Veterans who reported they had been victims of scams had some traits in common. They were more likely than other veterans to trust people who served in the military, to donate to charities that support service members and veterans, and to respond to phone calls and emails from people with whom they had not previously done business. Victims also were more likely to have struggled with physical, mental, financial or emotional difficulties.

While many veterans reported being targeted by scams aimed specifically at them — such as fraudulent charities and benefits tied to military status — a relatively small number of veterans lost money to these tactics.

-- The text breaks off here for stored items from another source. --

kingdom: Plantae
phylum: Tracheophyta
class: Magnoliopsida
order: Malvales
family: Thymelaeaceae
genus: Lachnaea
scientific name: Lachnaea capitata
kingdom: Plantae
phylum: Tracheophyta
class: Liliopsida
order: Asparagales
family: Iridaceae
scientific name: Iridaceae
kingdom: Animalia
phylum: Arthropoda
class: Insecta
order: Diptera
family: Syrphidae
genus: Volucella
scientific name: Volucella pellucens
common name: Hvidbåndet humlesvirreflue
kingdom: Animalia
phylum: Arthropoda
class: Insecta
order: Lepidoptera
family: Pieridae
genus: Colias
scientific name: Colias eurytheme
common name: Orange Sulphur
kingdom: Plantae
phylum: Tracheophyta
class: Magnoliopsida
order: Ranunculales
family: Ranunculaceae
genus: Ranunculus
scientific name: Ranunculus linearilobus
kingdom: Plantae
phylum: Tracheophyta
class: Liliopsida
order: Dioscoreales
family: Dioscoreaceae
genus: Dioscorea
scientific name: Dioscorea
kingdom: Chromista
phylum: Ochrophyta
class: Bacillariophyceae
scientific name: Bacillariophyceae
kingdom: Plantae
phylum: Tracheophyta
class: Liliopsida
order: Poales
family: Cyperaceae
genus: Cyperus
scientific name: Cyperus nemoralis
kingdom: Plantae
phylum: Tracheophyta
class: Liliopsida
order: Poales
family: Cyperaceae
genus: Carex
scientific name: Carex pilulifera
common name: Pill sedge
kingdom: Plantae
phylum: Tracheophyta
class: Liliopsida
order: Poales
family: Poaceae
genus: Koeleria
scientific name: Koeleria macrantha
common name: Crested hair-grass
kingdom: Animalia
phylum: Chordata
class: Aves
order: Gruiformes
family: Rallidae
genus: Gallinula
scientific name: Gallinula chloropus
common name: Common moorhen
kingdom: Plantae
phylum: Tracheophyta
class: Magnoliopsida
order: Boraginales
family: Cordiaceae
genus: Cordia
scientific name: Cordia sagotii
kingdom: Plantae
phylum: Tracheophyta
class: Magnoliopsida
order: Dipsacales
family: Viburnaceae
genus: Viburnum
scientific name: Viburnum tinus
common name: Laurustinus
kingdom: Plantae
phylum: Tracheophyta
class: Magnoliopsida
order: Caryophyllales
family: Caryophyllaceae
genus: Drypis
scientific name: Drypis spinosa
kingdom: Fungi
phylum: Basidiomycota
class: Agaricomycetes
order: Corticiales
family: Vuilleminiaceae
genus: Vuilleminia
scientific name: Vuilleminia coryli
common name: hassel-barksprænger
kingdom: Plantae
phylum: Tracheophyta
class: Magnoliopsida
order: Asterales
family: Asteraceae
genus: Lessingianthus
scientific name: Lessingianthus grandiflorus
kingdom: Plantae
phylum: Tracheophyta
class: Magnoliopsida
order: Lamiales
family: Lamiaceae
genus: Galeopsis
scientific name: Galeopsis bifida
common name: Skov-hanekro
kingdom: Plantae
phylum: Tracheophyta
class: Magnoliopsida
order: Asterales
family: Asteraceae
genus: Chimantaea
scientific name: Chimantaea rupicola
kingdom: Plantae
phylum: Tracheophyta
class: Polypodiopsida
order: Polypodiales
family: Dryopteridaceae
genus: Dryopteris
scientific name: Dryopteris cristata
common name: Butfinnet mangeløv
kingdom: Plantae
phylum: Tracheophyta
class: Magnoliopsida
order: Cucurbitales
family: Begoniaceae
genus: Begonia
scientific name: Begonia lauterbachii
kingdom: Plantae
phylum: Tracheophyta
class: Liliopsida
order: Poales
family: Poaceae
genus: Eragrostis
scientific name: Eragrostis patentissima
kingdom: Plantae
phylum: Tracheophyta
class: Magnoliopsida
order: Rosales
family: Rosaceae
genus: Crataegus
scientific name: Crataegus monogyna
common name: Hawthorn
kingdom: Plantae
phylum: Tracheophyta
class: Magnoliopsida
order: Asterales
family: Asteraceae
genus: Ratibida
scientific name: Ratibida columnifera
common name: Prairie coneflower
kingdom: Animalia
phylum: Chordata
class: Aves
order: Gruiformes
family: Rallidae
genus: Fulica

The veteran-specific scams that veterans reported encountering include being asked to:

  • Donate money to support fellow veterans;
  • Take part in a little-known government program that could bring lots of cash;
  • Improve the terms of a VA loan; or
  • Pay for a more affordable back, arm or knee brace

Six and a half million veterans are AARP members. The U.S. Postal Service is the largest employer of veterans in the United States, with 113,000 vets in its workforce.

To help veterans avoid scams, the AARP Fraud Watch Network has produced a veterans edition of its popular Watchdog Alert Handbook. Find this handbook and more information on the Operation Protect Veterans page.

The Fraud Watch Network survey, Under Fire: Military Veterans and Consumer Fraud in the United States, addresses fraud targeting veterans.